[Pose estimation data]
▶
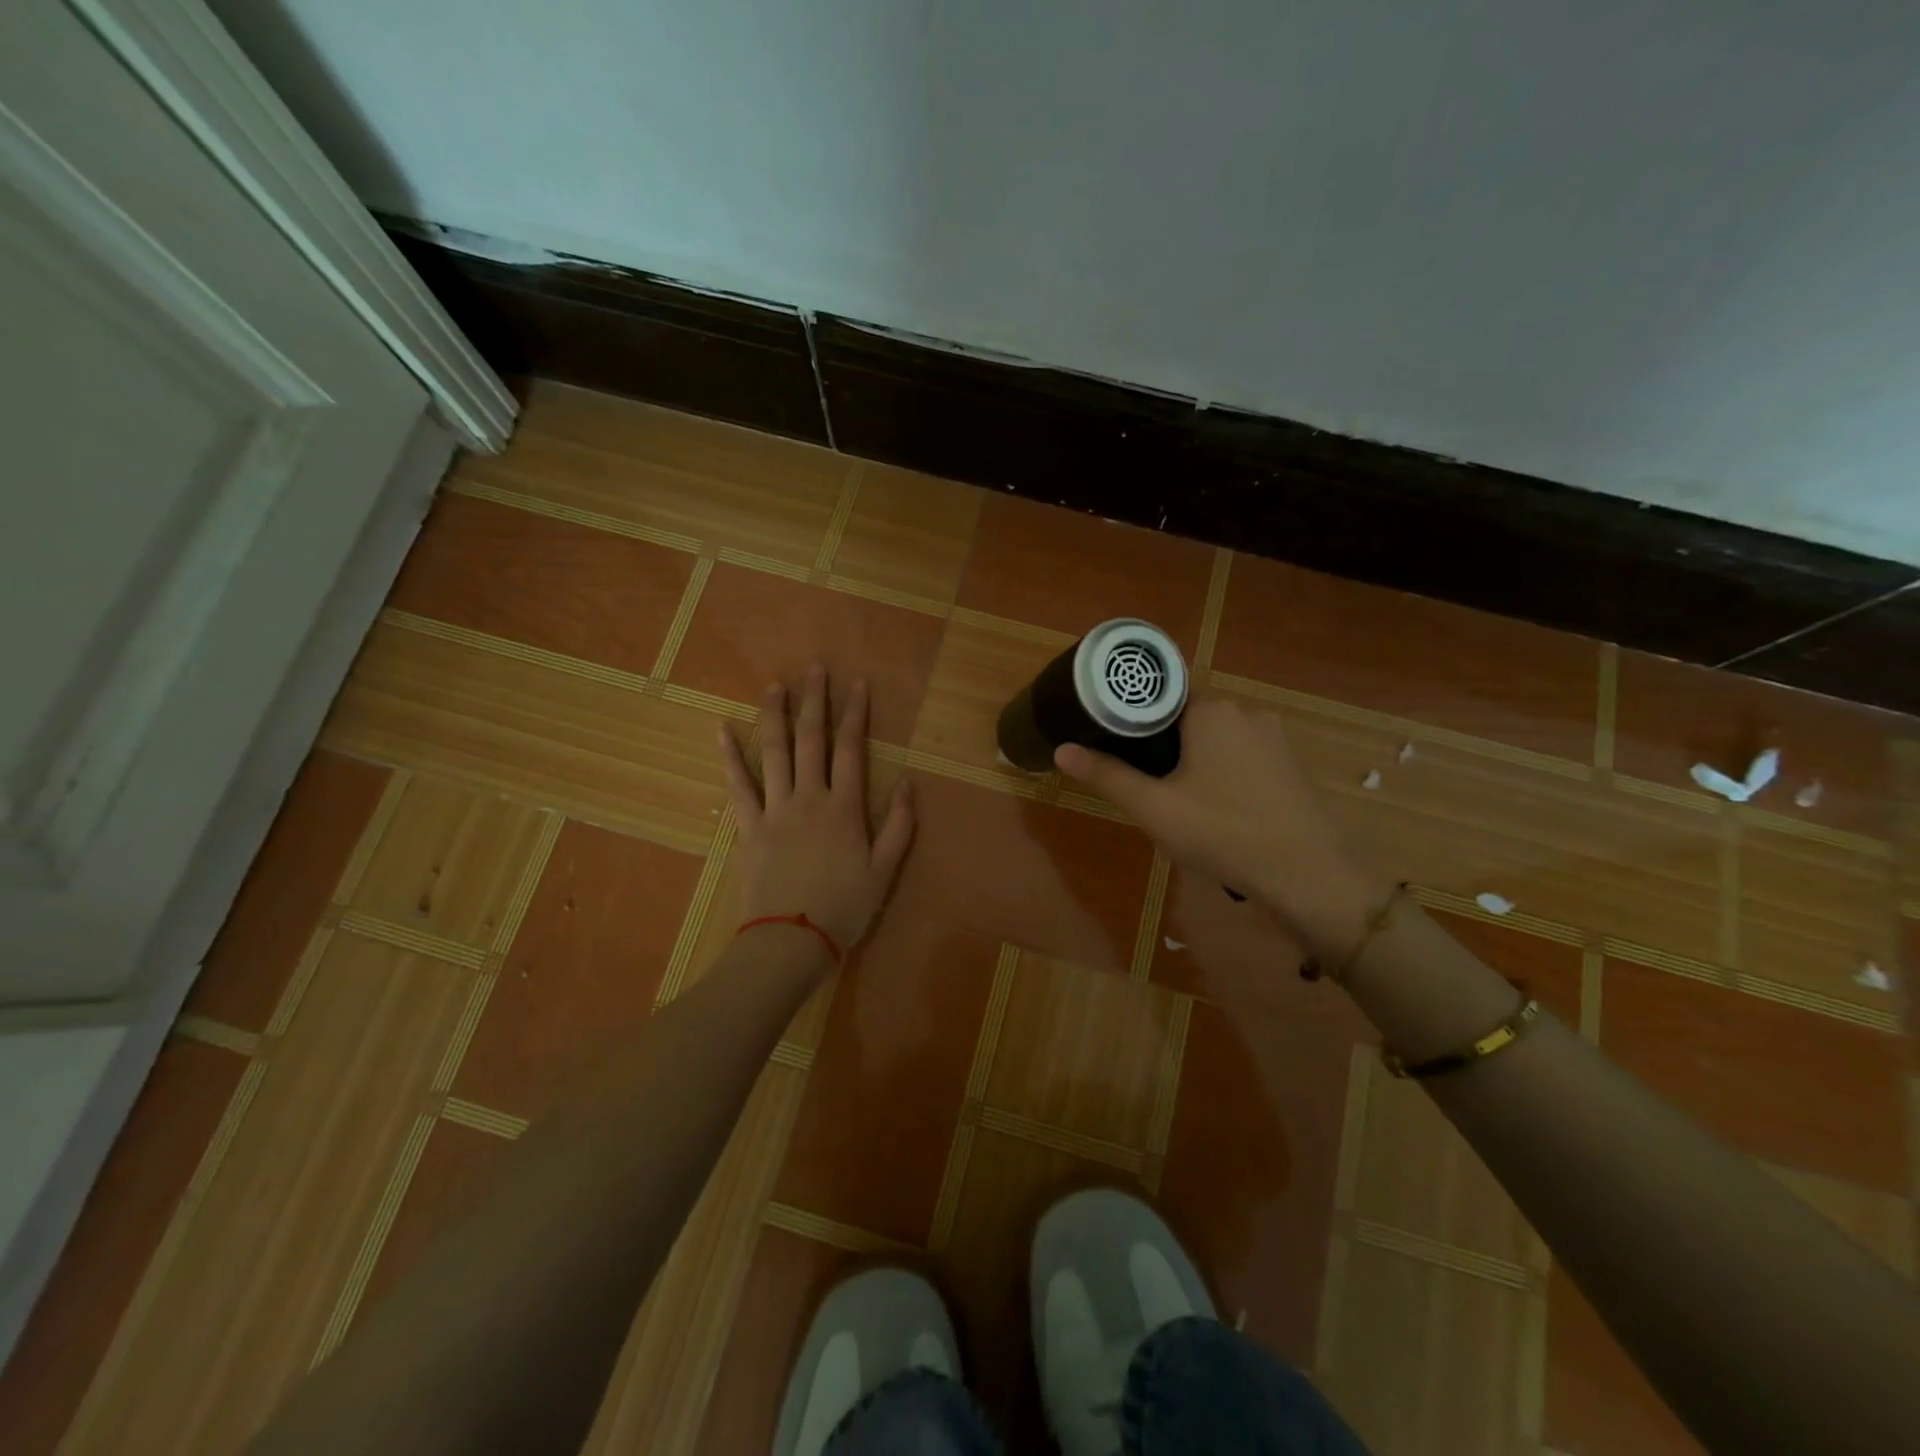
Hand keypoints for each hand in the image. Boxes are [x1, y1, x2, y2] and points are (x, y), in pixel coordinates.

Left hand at [719, 665, 914, 959]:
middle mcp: (809, 798)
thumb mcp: (885, 870)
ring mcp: (775, 810)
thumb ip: (900, 825)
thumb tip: (909, 782)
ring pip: (774, 753)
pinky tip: (723, 730)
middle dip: (814, 702)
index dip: (855, 714)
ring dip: (774, 715)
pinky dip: (730, 757)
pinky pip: (738, 787)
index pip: (851, 749)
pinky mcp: (749, 828)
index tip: (857, 683)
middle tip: (814, 669)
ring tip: (774, 685)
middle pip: (811, 740)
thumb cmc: (844, 908)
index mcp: (844, 808)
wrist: (791, 941)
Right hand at [1053, 696, 1377, 950]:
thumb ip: (1107, 775)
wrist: (1308, 874)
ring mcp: (1273, 735)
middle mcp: (1245, 710)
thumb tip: (1061, 750)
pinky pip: (1241, 751)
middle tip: (1139, 775)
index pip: (1160, 690)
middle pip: (1186, 712)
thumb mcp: (1154, 807)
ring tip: (1172, 793)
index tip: (1111, 734)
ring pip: (1215, 734)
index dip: (1132, 711)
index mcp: (1210, 710)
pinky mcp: (1288, 761)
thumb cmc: (1223, 832)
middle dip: (1161, 739)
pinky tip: (1214, 803)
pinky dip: (1220, 767)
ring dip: (1192, 755)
◀
**What you should do:**
Scan the entries above and report the number of lines that contain the word "pinky", with no added text.

**Result of the exercise:**
8